Avanços tecnológicos a serviço do bem-estar
Em 2025, a pecuária brasileira vem se reinventando por meio de tecnologias que promovem não apenas maior produtividade, mas também melhorias significativas nas condições de vida dos animais. Sistemas automatizados de monitoramento, sensores de comportamento e plataformas de análise de dados se tornaram aliados de produtores preocupados com práticas mais sustentáveis e éticas.
Dispositivos vestíveis, por exemplo, passaram a integrar rotinas de fazendas de médio e grande porte. Esses equipamentos captam informações sobre frequência cardíaca, movimentação, alimentação e padrões de sono dos animais, permitindo ajustes no manejo em tempo real.
Genética e nutrição personalizada
Outro ponto-chave na evolução do bem-estar animal em 2025 está na genética. O aprimoramento de linhagens com maior resistência ao estresse térmico, por exemplo, tem sido foco de estudos e investimentos. Essa abordagem, aliada à nutrição de precisão – que utiliza softwares para calcular dietas específicas por indivíduo – ajuda a reduzir doenças e melhorar a conversão alimentar.
Regulamentações e mercado consumidor mais exigente
As novas estratégias também foram impulsionadas por regulamentações mais rígidas e pela pressão do mercado consumidor, cada vez mais atento à origem dos alimentos. Em alguns estados, protocolos de bem-estar passaram a ser obrigatórios para a emissão de certificados de qualidade, agregando valor à produção.

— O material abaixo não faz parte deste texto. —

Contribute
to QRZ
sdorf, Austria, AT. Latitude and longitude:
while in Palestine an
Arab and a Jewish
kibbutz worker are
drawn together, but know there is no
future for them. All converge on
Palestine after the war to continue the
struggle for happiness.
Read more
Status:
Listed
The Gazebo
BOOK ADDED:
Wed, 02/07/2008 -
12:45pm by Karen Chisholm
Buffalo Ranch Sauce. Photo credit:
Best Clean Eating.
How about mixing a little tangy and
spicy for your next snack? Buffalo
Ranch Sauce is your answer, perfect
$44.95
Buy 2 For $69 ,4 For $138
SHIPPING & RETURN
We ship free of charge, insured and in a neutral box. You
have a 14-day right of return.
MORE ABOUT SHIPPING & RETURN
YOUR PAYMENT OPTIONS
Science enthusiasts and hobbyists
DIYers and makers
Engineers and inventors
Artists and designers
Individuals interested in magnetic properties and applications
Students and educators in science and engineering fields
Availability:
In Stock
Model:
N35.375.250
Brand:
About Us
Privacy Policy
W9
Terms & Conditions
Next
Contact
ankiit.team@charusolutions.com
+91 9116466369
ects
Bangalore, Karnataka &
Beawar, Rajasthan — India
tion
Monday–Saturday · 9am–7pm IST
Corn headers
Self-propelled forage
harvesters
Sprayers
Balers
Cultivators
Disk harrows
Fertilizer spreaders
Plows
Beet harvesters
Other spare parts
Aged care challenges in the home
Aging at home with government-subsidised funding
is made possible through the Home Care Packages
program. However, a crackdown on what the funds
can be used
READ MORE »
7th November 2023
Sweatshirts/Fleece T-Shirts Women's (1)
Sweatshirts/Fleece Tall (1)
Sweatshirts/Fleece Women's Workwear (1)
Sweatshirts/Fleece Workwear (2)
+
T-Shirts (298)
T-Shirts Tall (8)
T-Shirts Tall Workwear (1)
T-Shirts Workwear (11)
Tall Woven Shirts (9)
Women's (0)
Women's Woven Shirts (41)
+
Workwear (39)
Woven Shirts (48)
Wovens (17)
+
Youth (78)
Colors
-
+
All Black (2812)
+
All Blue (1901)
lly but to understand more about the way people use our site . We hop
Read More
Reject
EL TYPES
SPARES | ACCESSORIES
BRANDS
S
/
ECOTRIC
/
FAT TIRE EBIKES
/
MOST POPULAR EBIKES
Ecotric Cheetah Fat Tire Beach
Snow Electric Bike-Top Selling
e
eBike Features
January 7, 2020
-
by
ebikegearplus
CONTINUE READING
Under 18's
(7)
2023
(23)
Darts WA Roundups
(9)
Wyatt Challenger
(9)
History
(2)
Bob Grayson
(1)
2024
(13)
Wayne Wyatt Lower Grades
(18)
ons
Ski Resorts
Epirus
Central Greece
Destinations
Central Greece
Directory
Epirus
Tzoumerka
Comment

Empresas do setor frigorífico também aderiram a auditorias externas para garantir padrões mínimos de manejo humanitário desde o transporte até o abate.
Caminho sem volta
A adoção de estratégias voltadas ao bem-estar animal deixou de ser apenas uma vantagem competitiva e passou a ser uma exigência para quem deseja manter-se no mercado. Produtores que apostam em inovação e práticas sustentáveis têm colhido os frutos: animais mais saudáveis, menor uso de antibióticos e maior retorno econômico.